To Øl numero sette, che viene ospitata sulle pagine del blog; la beerfirm danese ha ormai quasi raggiunto il maestro Mikkeller come diffusione nella nostra penisola, con birre che si trovano in tutti i beershop. Non intendo aggiungere altro fuoco sulla polemica birrifici vs. beerfirm che sta animando le discussioni brassicole di questi giorni sia in Italia che all'estero. Da consumatore preferisco concentrarmi su quello che è contenuto all'interno della bottiglia e, un volta che in etichetta viene data completa trasparenza sul luogo in cui la birra viene prodotta (senza dover per forza decifrare un codice accisa o una partita Iva e, aggiungo io, possibilmente indicando la data di imbottigliamento !), penso che sia la qualità del prodotto a fare la giusta selezione naturale, premiando i buoni produttori e, pian piano, sterminando i cattivi. Del resto, meglio una birra di ottimo livello prodotta da una beerfirm che una pessima birra prodotta da un birrfiicio vero e proprio. Ecco, magari, giusto per una questione di onestà verso i consumatori, se siete una beerfirm evitate di chiamarvi "Birrificio XX".
La porter di To Øl non brilla di originalità per il nome scelto: quante birre scure (porter o stout, se siete tra quelli che sostengono che ci sia differenza tra i due stili) richiamano la famosa palla da biliardo nera, numero otto? Per lo meno i danesi hanno l'accortezza di non fotografarcela in etichetta, facendo una scelta più minimale e richiamando il biliardo solamente per la forma della "cornice" che circonda il nome della birra e che rappresenta il perimetro di un tavolo da biliardo.
L'etichetta non riporta il luogo dove la birra viene prodotta, ma è il sito ufficiale della beerfirm a dichiararlo: si tratta del fido De Proef, in Belgio; la ricetta di questa "hoppy porter" prevede malti affumicati, chocolate, cara munich e brown, fiocchi d'avena, zucchero di canna (cassonade) ed un mix di luppoli che non viene rivelato.
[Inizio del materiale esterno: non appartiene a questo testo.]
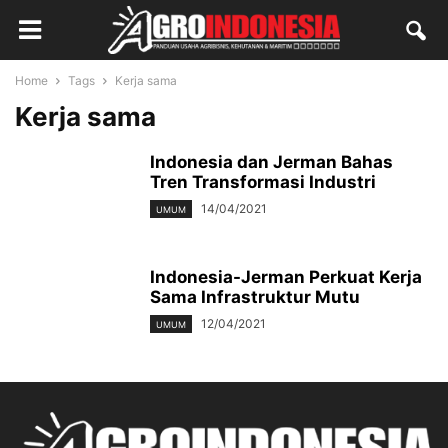
Home
Tags
Kerja sama
Kerja sama
Indonesia dan Jerman Bahas
Tren Transformasi Industri
14/04/2021
UMUM
Indonesia-Jerman Perkuat Kerja
Sama Infrastruktur Mutu
12/04/2021
UMUM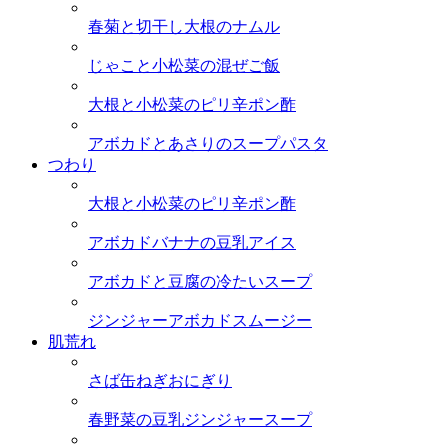
春菊と切干し大根のナムル
じゃこと小松菜の混ぜご飯
大根と小松菜のピリ辛ポン酢
アボカドとあさりのスープパスタ
つわり
大根と小松菜のピリ辛ポン酢
アボカドバナナの豆乳アイス
アボカドと豆腐の冷たいスープ
ジンジャーアボカドスムージー
肌荒れ
さば缶ねぎおにぎり
春野菜の豆乳ジンジャースープ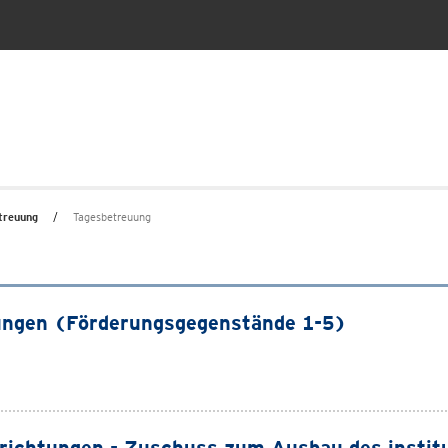
treuung
Tagesbetreuung
stungen (Förderungsgegenstände 1-5)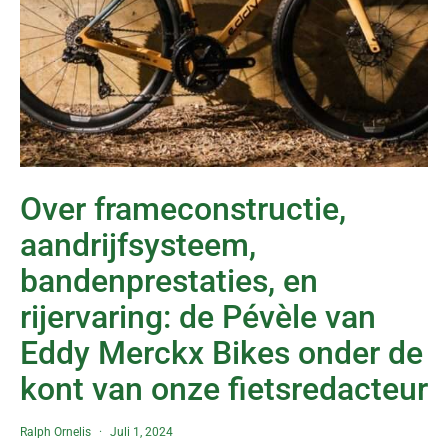
Over frameconstructie,
aandrijfsysteem,
bandenprestaties, en
rijervaring: de Pévèle van
Eddy Merckx Bikes onder de
kont van onze fietsredacteur
Ralph Ornelis
Juli 1, 2024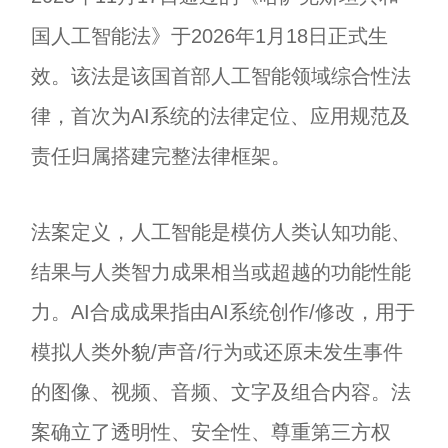
国人工智能法》于2026年1月18日正式生
效。该法是该国首部人工智能领域综合性法
律，首次为AI系统的法律定位、应用规范及
责任归属搭建完整法律框架。
法案定义，人工智能是模仿人类认知功能、
结果与人类智力成果相当或超越的功能性能
力。AI合成成果指由AI系统创作/修改，用于
模拟人类外貌/声音/行为或还原未发生事件
的图像、视频、音频、文字及组合内容。法
案确立了透明性、安全性、尊重第三方权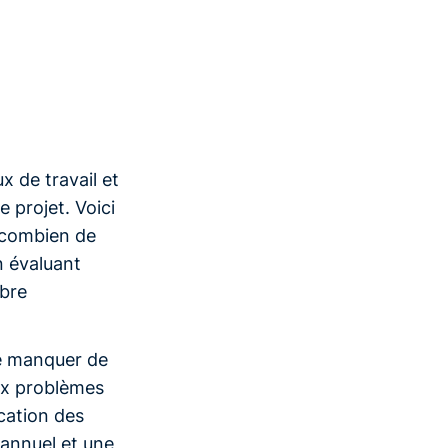
ux de travail et
 projet. Voici
r combien de
n évaluant
mbre
de manquer de
ux problèmes
ication des
 annuel et une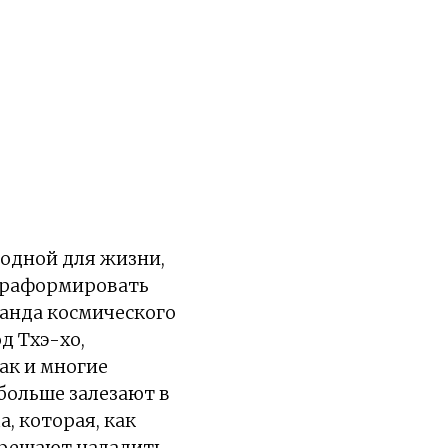
годной для жизни,
рраформировать
оманда космического
д Тхэ-хо,
ак и многие
 больше залезают в
, которая, как
 решают наладить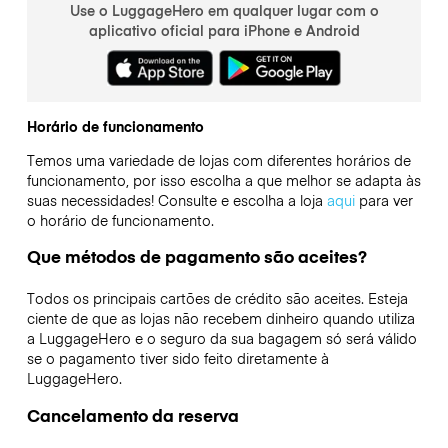
Use o LuggageHero em qualquer lugar com o
aplicativo oficial para iPhone e Android
Horário de funcionamento
Temos uma variedade de lojas com diferentes horários de
funcionamento, por isso escolha a que melhor se adapta às
suas necessidades! Consulte e escolha a loja
aqui
para ver
o horário de funcionamento.
Que métodos de pagamento são aceites?
Todos os principais cartões de crédito são aceites. Esteja
ciente de que as lojas não recebem dinheiro quando utiliza
a LuggageHero e o seguro da sua bagagem só será válido
se o pagamento tiver sido feito diretamente à
LuggageHero.
Cancelamento da reserva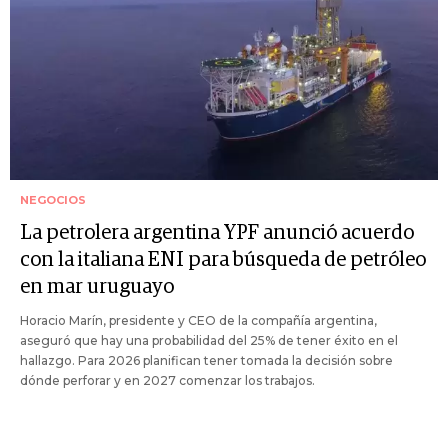
NEGOCIOS
La petrolera argentina YPF anunció acuerdo
con la italiana ENI para búsqueda de petróleo
en mar uruguayo
Horacio Marín, presidente y CEO de la compañía argentina,
aseguró que hay una probabilidad del 25% de tener éxito en el
hallazgo. Para 2026 planifican tener tomada la decisión sobre
dónde perforar y en 2027 comenzar los trabajos.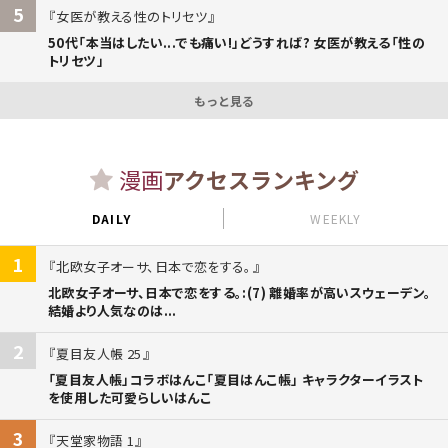
5
女医が教える性のトリセツ
50代「本当はしたい...でも痛い!」どうすれば? 女医が教える「性の
トリセツ」
もっと見る
漫画
アクセスランキング
DAILY
WEEKLY
1
北欧女子オーサ、日本で恋をする。
北欧女子オーサ、日本で恋をする。:(7) 離婚率が高いスウェーデン。
結婚より人気なのは...
2
夏目友人帳 25
「夏目友人帳」コラボはんこ「夏目はんこ帳」 キャラクターイラスト
を使用した可愛らしいはんこ
3
天堂家物語 1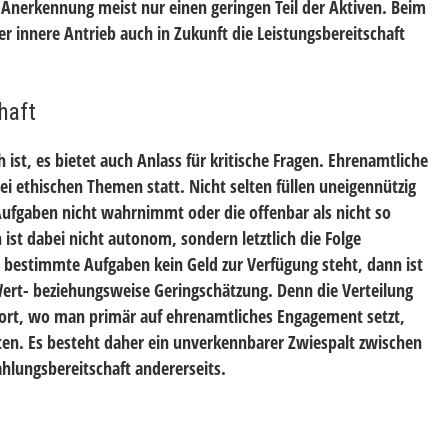
Anerkennung meist nur einen geringen Teil der Aktiven. Beim
r innere Antrieb auch in Zukunft die Leistungsbereitschaft
haft
ist, es bietet auch Anlass für kritische Fragen. Ehrenamtliche
bei ethischen Themen statt. Nicht selten füllen uneigennützig
e Aufgaben nicht wahrnimmt oder die offenbar als nicht so
st dabei nicht autonom, sondern letztlich die Folge
 bestimmte Aufgaben kein Geld zur Verfügung steht, dann ist
r Wert- beziehungsweise Geringschätzung. Denn die Verteilung
: Dort, wo man primär auf ehrenamtliches Engagement setzt,
täten. Es besteht daher ein unverkennbarer Zwiespalt zwischen
hlungsbereitschaft andererseits.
Nel bicchiere è perfetta e maestosa, di colore praticamente nero, con una crema di schiuma compatta e soffice, beige, molto persistente. L'aroma non è particolarmente complesso ma è molto pulito ed elegante, soprattutto per quel che riguarda i profumi di caffè in grani; a corollario ci sono orzo tostato, leggerissime note di cioccolato e di cenere. Il biglietto da visita (l'aspetto visivo) trova piena corrispondenza in bocca: è una (robust) porter cremosa e vellutata, dal corpo medio e molto poco carbonata. La scorrevolezza è indubbiamente un po' sacrificata a favore di una morbidezza davvero godibilissima; grande intensità nel gusto, con abbondanza di tostature e di caffè, cioccolato amaro e qualche nota più dolce di caramello che cerca di bilanciare. Oltre all'acidità di malti scuri c'è anche una generosa luppolatura che, a fine corsa, svolge quella necessaria azione di alleggerimento per asciugare il palato e dare qualche istante di tregua, prima che la corsa riparta in un retrogusto molto lungo ed intenso, carico di caffè e di tostature. Ma quello che rimane impresso nella memoria di chi la beve è senza dubbio il morbidissimo "mouthfeel", denso, cremoso, quasi una mousse liquida. E poco importa (al sottoscritto) se la bevuta è meno scorrevole del previsto; del resto stiamo parlando di una porter "robusta" (8%) che non è stata pensata per essere bevuta in maniera seriale. E allora "keep calm e sorseggiala", magari in abbinamento ad un dessert o anche sul divano, nell'immediato dopo cena, in solitudine; personalmente le preferisco ancora delle porter ugualmente cremose ma meno sature di tostature e di caffè, come ad esempio quella di Founders, ma se non vi spaventa il DNA scandinavo (che sovente coincide con il catrame), questa Black Ball è da provare non appena vi capita a tiro.
Formato: 33 cl., alc. 8%, scad. 28/10/2015, pagata 4,00 Euro (beershop, Italia).